In the Greektown shooting, police are asking the public to be on the lookout for a man in a hoodie and white sneakers. He (or she) should be considered armed and dangerous.
Violence in downtown — especially Greektown — is becoming as common as a the weather report. Despite the fact that the entire area is a Greenlight District – that is, heavily monitored by police through closed circuit cameras — the stabbings and shootings continue. So bad is it that Police Chief James E. Craig recently announced a beefing up of police in the area, while at the same time claiming crime in Greektown and the city as a whole, continues to fall at unprecedented levels.
But how do we know that? Like so much else going on downtown, much of the success appears to be soap bubbles cranked out from a public relations hand organ.
A close examination earlier this year by Deadline Detroit and Motor City Muckraker of the city's crime statistics and emergency response times show the chief's claims to be wildly inflated at best. Emergency calls to 911 are up, arrests are down, response times to the most serious of crimes is more than 40 minutes.
There are less police — and yet crime is down? (Here is our four-part January series).
Then think about this: a request by Deadline Detroit to the Detroit Police Department for a list of all shooting victims in the city over the past decade has gone unanswered.
State law gives a public body three weeks to supply the public information under the Freedom of Information Act. It seems simple enough.
I've been waiting two months for data that should be available at the click of the print button.
Sir, you are in violation of the law.
I'm not alone. The Washington Post threatened legal action when homicide data was not promptly produced. Vice News was told it would take 12 years for the department to tabulate police involved shootings over a five-year period at the cost in excess of $70,000. My colleague at Deadline Detroit, Violet Ikonomova, recently asked the police department for information on crime cases in which camera footage from Project Greenlight led to an arrest.

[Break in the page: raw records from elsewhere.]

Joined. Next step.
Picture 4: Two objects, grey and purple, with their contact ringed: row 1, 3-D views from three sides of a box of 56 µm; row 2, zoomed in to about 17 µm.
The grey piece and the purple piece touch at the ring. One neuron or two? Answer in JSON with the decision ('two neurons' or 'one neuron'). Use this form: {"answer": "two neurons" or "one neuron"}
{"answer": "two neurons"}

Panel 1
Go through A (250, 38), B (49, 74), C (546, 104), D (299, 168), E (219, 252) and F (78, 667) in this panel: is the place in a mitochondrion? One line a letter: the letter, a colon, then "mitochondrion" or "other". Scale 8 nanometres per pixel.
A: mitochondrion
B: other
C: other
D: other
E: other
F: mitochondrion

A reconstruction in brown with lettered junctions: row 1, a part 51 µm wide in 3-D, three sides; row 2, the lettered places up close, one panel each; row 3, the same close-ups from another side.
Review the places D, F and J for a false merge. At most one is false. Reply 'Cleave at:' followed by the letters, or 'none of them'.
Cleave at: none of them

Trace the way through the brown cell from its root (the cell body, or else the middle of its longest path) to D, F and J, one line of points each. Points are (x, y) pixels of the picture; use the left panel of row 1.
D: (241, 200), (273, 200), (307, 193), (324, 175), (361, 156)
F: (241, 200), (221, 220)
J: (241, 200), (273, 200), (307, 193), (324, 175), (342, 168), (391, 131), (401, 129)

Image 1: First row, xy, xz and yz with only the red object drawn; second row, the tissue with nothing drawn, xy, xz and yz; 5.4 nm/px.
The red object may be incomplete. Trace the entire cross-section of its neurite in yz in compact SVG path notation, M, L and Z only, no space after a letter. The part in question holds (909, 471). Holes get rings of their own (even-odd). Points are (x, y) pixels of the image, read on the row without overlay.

The Police Department told her it would cost $4,533.82 to retrieve this information that it routinely tosses to the public like dog biscuits. (The total would have been closer to $10,000, but DPD offered a discount because it was late in responding to the request.)
I remember when Craig called me late one evening in 2013 when he was interviewing for the Detroit Chief of Police job. He asked me for advice. I told him he should tell the truth about crime, since every chief before him was downplaying the problem and fudging the numbers.
After all, you can't fix a problem if you don't acknowledge the problem.